Below the short overview is provided from the Deep Learning Summer school 2016 in Montreal and papers with high impact.
Neural Networks, Hugo Larochelle
Tips for training NNs:
- Random search over the grid search of parameters, as grid search repeats lots of experiments for each value of non-reasonable parameter value. Bayesian optimization in practice will not work better than a random search
- Tuning regularization has much less benefit than tuning learning rate, etc
- Early stopping on the validation dataset comes at low cost and should be used. We need to divide by 2 learning rate each time when validation error stops decreasing.)
- Don't neglect dropout, bigger regularized models are more powerful than simpler ones
Recurrent Neural Networks,Yoshua Bengio
High gradients are sensitive to noise, we want to keep gradients less than 1. However vanishing gradients phenomena can also occur.
When gradient is large, dont trust it, use gradient norm clipping (Mikolov thesis)
Yoshua told that forward propagation could be used in the future instead of the back-propagation..
Convolutional Neural Networks, Rob Fergus
Pooling is used for feature invariance plus a larger receptive field.
Depth of the network is the key. Towards the deeper layer both vertical and horizontal translations are better.
Anneal the learning rates, take a small batch. Take better a bigger model and regularize it better than a smaller model.
The most interesting papers mentioned:
- Going Deeper with Convolutions Christian Szegedy, Wei Liu, Yangqing Jia, Pierre Sermanet, Scott Reed,Dragomir Anguelov, Dumitru Erhan, Vincent Vanhoucke, Andrew Rabinovich. The structure of the inception model, the winner of ILSVRC 2014 is described there.
- Yet another nonlinearity proposed for CNNS, where nonlinearity is learned for each layer
Parametric Exponential Linear Unit for Deep Convolutional Neural Networks( These results suggest that varying the shape of the activations during training along with the other parameters helps to control vanishing gradients and bias shift, thus facilitating learning.)

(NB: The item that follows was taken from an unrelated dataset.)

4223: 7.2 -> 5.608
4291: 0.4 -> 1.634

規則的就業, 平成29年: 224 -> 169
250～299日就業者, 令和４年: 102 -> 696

- Residual networks (everybody talks about them now, used for CNN, won the competition in ILSVRC 2015)
Deep Residual Learning for Image Recognition (introducing short-cut connections of input to deeper layers)

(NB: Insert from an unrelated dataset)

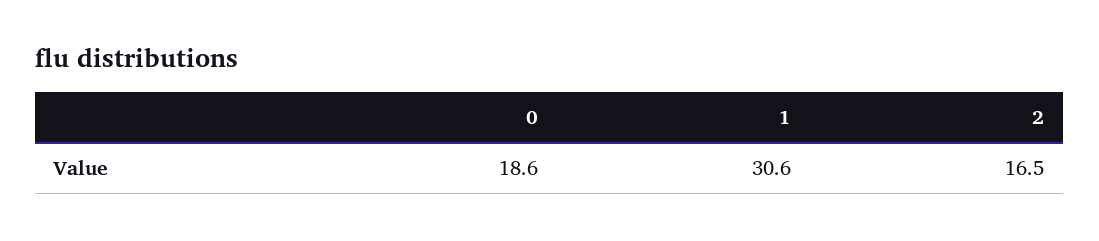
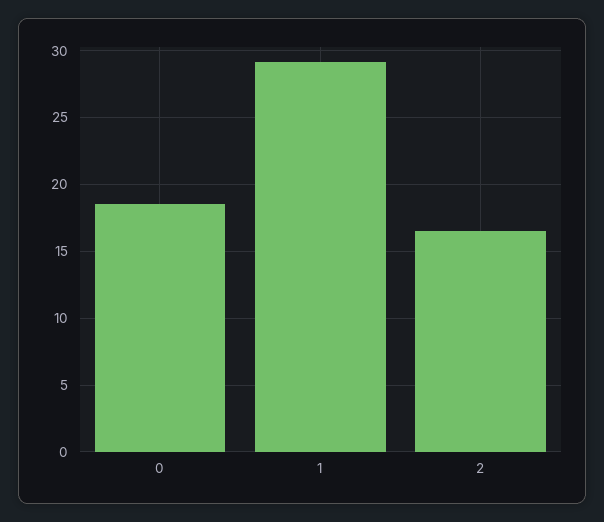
1: 30.6 -> 29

- Segmentation. Research done by Girchik on the segmentation. Now doing the research in FB
Learning to Segment Object Candidates Detecting fully grained segmentation not only borders, scale resistance
- Segmentation: Research done by Ross Girshick on the segmentation. Now doing the research in facebook.
- Learning to Segment Object Candidates.Detecting fully grained segmentation not only borders, scale resistance
Computer vision, Antonio Garibaldi
Natural Language Processing, Kyunghyun Cho
- Problems in NLP: sparsity and zero probabilities - need to introduce smoothing to the probabilities.
Lack of generalization: neural language modelling (word-to-vec representation), that can generalize to the unseen relations.
- RNN concept realizes non-markovial modelling, where the probability depends on the previous states and can take into account a sequence of previous words.
- In RNN the biggest problem is vanishing gradient. Cho says we can introduce shortcut connections.
- All we need in RNN for now: LSTMs or Gated Recurrent Units (GRU) model. Both work good and are trained easier than classical RNNS.
- GRU model: Learning phrase representations using rnn encoder-decoder for statistical machine translation.
- Effective Approaches to Attention-based Neural Machine Translation(global and local attention architectures, application german to english in both directions)
- Larger Context Language Modelling with RNN (improved LSTM capturing context). This analysis suggests that larger-context language model improves the unconditional language model by capturing the theme of a document better and more easily.